1. [Loading](https://wicg.github.io/webpackage/loading.html): A description of
how browsers load signed exchanges. This is initially specified
here, and will eventually merge into the appropriate specs, e.g.
[Fetch](https://fetch.spec.whatwg.org/), that live in either the W3C or
WHATWG. Currently this only covers signed exchanges.
1. [Subresource Loading](https://wicg.github.io/webpackage/subresource-loading.html)
([Explainer](https://github.com/WICG/webpackage/blob/main/explainers/subresource-loading.md)):
A description of how browsers load a large number of resources efficiently with
[Web Bundles](https://wpack-wg.github.io/bundled-responses/draft-ietf-wpack-bundled-responses.html).
This is initially specified here, and will eventually merge into
the appropriate specs.

A previous draft of the format combined layers 1 and 2 into a single format for
signed packages:
[draft-yasskin-dispatch-web-packaging](https://wicg.github.io/webpackage/draft-yasskin-dispatch-web-packaging.html)
([IETF draft](https://tools.ietf.org/html/draft-yasskin-dispatch-web-packaging)).
The DISPATCH WG at IETF99
[recommended](https://datatracker.ietf.org/doc/minutes-99-dispatch/) the current
split.

## Building this repository

### Building the Draft

Formatted text and HTML versions of the draft can be built using `make`.

```sh
$ make
```

This requires that you have software installed as described in
https://github.com/martinthomson/i-d-template/blob/main/doc/SETUP.md.

### Packaging tools

#### Signed HTTP Exchanges

Install this with `go install github.com/WICG/webpackage/go/signedexchange/cmd/...` (Golang 1.18+).

See [go/signedexchange](go/signedexchange) for the usage of the tool.

#### Web Bundles

There are several tools.

- Go (Reference Implementation)

Install this with `go install github.com/WICG/webpackage/go/bundle/cmd/...`.

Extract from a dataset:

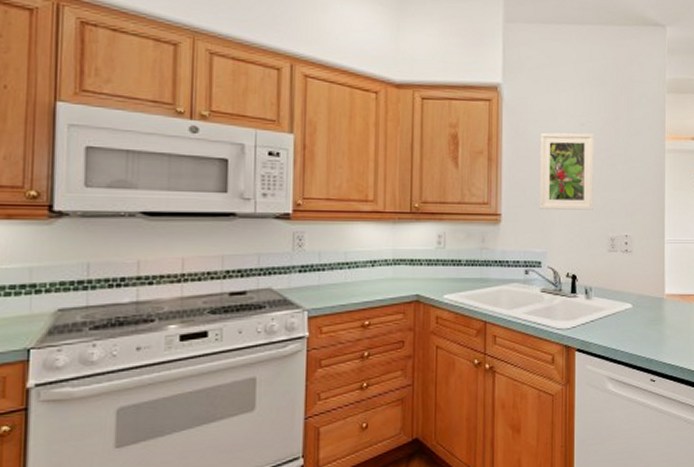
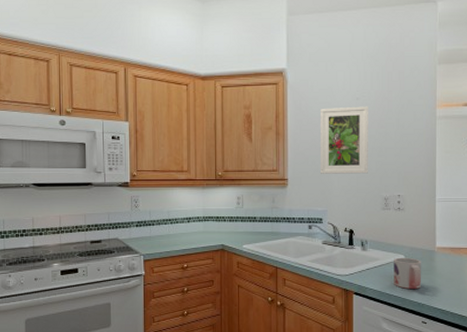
mug: none [620,306,651,342] -> present [394,257,422,289]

See [go/bundle](go/bundle) for the usage of the tool.

- Node

There is a npm package, [wbn](https://www.npmjs.com/package/wbn).

- Plugin for bundlers (Experimental)

- [Rollup plugin](https://github.com/GoogleChromeLabs/rollup-plugin-webbundle)
- [Webpack plugin](https://github.com/GoogleChromeLabs/webbundle-webpack-plugin)

- Rust (Experimental)

- [google/webbundle](https://github.com/google/webbundle)

#### Isolated Web Apps (signing with integrity block)

- Go (Reference Implementation)

See [go/bundle#using-integrity-block-sub-command](go/bundle#using-integrity-block-sub-command) for more.

- Node

There is a npm package, [wbn-sign](https://www.npmjs.com/package/wbn-sign).

Also same plugins as for Web Bundles can sign the bundles.